Omit the pictures and copy the entries exactly.

▸ **Data provided**:
== Segment start ==

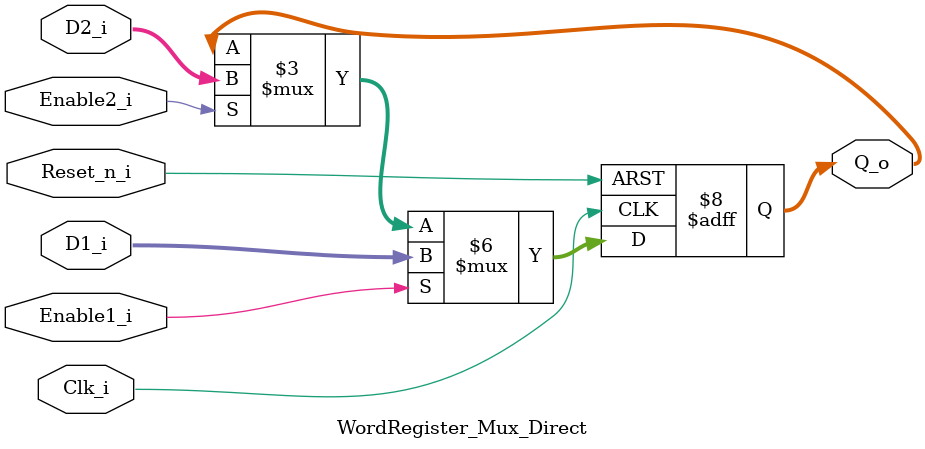
<source format=v>
module WordRegister_Mux_Direct (
  input Reset_n_i,
  input Clk_i,
  input[15:0] D1_i,
  input[15:0] D2_i,
  output reg [15:0] Q_o,
  input Enable1_i,
  input Enable2_i
);
  always @(negedge Reset_n_i or posedge Clk_i)
  begin
    if (!Reset_n_i)
    begin
      Q_o <= 16'd0;
    end
    else
    begin
      if (Enable1_i)
      begin
        Q_o <= D1_i;
      end
      else if (Enable2_i)
      begin
        Q_o <= D2_i;
      end
    end  
  end
endmodule
</source>
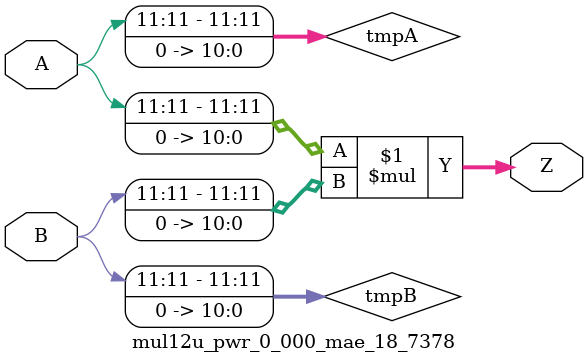
<source format=v>
/***
* This code is a part of ApproxLib library (ehw.fit.vutbr.cz/approxlib) distributed under The MIT License.
* When used, please cite the following article(s): V. Mrazek, Z. Vasicek, L. Sekanina, H. Jiang and J. Han, "Scalable Construction of Approximate Multipliers With Formally Guaranteed Worst Case Error" in IEEE Transactions on Very Large Scale Integration (VLSI) Systems, vol. 26, no. 11, pp. 2572-2576, Nov. 2018. doi: 10.1109/TVLSI.2018.2856362 
* This file contains a circuit from a sub-set of pareto optimal circuits with respect to the pwr and mae parameters
***/

//Behavioral model of 12-bit Truncated Multiplier
//Truncated bits: 11

module mul12u_pwr_0_000_mae_18_7378(
	A, 
	B,
	Z
);

input [12-1:0] A;
input [12-1:0] B;
output [2*12-1:0] Z;

wire [12-1:0] tmpA;
wire [12-1:0] tmpB;
assign tmpA = {A[12-1:11],{11{1'b0}}};
assign tmpB = {B[12-1:11],{11{1'b0}}};
assign Z = tmpA * tmpB;
endmodule


// internal reference: truncation-tm.12.mul12u_pwr_0_000_mae_18_7378


</source>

== Segment end ==

▸ **Written response**:
<source format=v>
module WordRegister_Mux_Direct (
  input Reset_n_i,
  input Clk_i,
  input[15:0] D1_i,
  input[15:0] D2_i,
  output reg [15:0] Q_o,
  input Enable1_i,
  input Enable2_i
);
  always @(negedge Reset_n_i or posedge Clk_i)
  begin
    if (!Reset_n_i)
    begin
      Q_o <= 16'd0;
    end
    else
    begin
      if (Enable1_i)
      begin
        Q_o <= D1_i;
      end
      else if (Enable2_i)
      begin
        Q_o <= D2_i;
      end
    end  
  end
endmodule
</source>
<source format=v>
/***
* This code is a part of ApproxLib library (ehw.fit.vutbr.cz/approxlib) distributed under The MIT License.
* When used, please cite the following article(s): V. Mrazek, Z. Vasicek, L. Sekanina, H. Jiang and J. Han, "Scalable Construction of Approximate Multipliers With Formally Guaranteed Worst Case Error" in IEEE Transactions on Very Large Scale Integration (VLSI) Systems, vol. 26, no. 11, pp. 2572-2576, Nov. 2018. doi: 10.1109/TVLSI.2018.2856362 
* This file contains a circuit from a sub-set of pareto optimal circuits with respect to the pwr and mae parameters
***/

//Behavioral model of 12-bit Truncated Multiplier
//Truncated bits: 11

module mul12u_pwr_0_000_mae_18_7378(
	A, 
	B,
	Z
);

input [12-1:0] A;
input [12-1:0] B;
output [2*12-1:0] Z;

wire [12-1:0] tmpA;
wire [12-1:0] tmpB;
assign tmpA = {A[12-1:11],{11{1'b0}}};
assign tmpB = {B[12-1:11],{11{1'b0}}};
assign Z = tmpA * tmpB;
endmodule


// internal reference: truncation-tm.12.mul12u_pwr_0_000_mae_18_7378


</source>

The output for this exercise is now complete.